For this task we are going to use two datasets.

First dataset

A small section of the GAP/LANDFIRE National Terrestrial Ecosystems data for 2011, from the US Geological Survey (USGS). This is a raster file with a 30 m x 30 m pixel resolution. Each cell in the raster has a number representing the type of land cover.

The data was pre-processed in the Microsoft Planetary Computer to show a small region around Mount Whitney in California.

Further information about the dataset can be accessed via the the dataset’s Digital Object Identifier (DOI) link:

U.S. Geological Survey (USGS) Gap Analysis Project (GAP), 2016, GAP/LANDFIRE National Terrestrial Ecosystems 2011: U.S. Geological Survey data release, https://doi.org/10.5066/F7ZS2TM0.

Second dataset

The second dataset is a csv file with the name of the land cover associated with each code.

Data access

Download the data from Canvas - week 7. The zip file you download includes a .tif file and a .csv file.

24.1 Land cover statistics

24.2 Import data

Import the raster file and store it in a variable lulc. LULC stands for land use/land cover.
Import the tabular data and store it in a variable class_names.

24.3 Raster exploration

Discuss with your team (at least) three methods to explore your raster and implement them.

24.4 Raster reduction

How many dimensions does lulc cover have? If needed, get rid of unnecessary dimensions and verify your result.

24.5 Percentage of area covered per class

24.5.1 Pixels per class

Use the numpy function np.unique() to get the number of pixels per class in lulc. HINT: check the np.unique() documentation to see what the return_counts parameter does and read the last example.

24.5.2 Organize data

Create a data frame pix_counts with two columns: column one must be the code numbers for the pixels in lulc and column two must be the number of pixels corresponding to each code. HINT: check our class notes.
= = = =
▶ _EXERCISES TO COMPLETE_
#1 Output the part of the land cover exercise from "24.2 Import data" up to and including "a variable class_names.", word for word.
#2 According to the land cover exercise, what pixel resolution does the raster file have?

[Keypoint text descriptions]
= = = =
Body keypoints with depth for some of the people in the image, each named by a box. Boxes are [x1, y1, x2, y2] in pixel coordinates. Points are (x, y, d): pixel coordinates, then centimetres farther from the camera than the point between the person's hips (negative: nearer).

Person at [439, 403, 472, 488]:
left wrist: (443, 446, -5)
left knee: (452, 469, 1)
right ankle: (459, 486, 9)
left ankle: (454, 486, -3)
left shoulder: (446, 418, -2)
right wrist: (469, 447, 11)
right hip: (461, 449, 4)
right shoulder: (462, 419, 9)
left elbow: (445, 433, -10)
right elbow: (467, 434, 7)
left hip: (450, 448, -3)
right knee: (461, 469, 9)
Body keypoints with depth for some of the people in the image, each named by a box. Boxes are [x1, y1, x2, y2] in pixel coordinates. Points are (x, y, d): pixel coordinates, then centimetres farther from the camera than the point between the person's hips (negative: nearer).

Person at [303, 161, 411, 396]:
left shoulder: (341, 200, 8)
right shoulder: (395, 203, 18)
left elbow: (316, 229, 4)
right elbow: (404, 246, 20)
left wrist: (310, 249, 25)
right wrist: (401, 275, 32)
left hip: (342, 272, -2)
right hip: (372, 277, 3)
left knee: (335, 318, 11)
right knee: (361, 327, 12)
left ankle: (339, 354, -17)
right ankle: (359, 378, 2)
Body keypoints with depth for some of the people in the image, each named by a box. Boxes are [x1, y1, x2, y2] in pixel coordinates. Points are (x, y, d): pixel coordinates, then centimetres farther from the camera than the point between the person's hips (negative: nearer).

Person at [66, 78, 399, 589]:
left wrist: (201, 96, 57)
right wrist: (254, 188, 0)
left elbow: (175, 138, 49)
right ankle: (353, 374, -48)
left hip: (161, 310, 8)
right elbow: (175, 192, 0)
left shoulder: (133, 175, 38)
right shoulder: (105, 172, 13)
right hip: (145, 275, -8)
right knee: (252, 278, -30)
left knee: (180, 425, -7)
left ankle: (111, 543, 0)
= = = =
▶ _RESULTS OF THE EXERCISE_
#1
24.2 Import data

Import the raster file and store it in a variable lulc. LULC stands for land use/land cover.
Import the tabular data and store it in a variable class_names.

#2 30 m x 30 m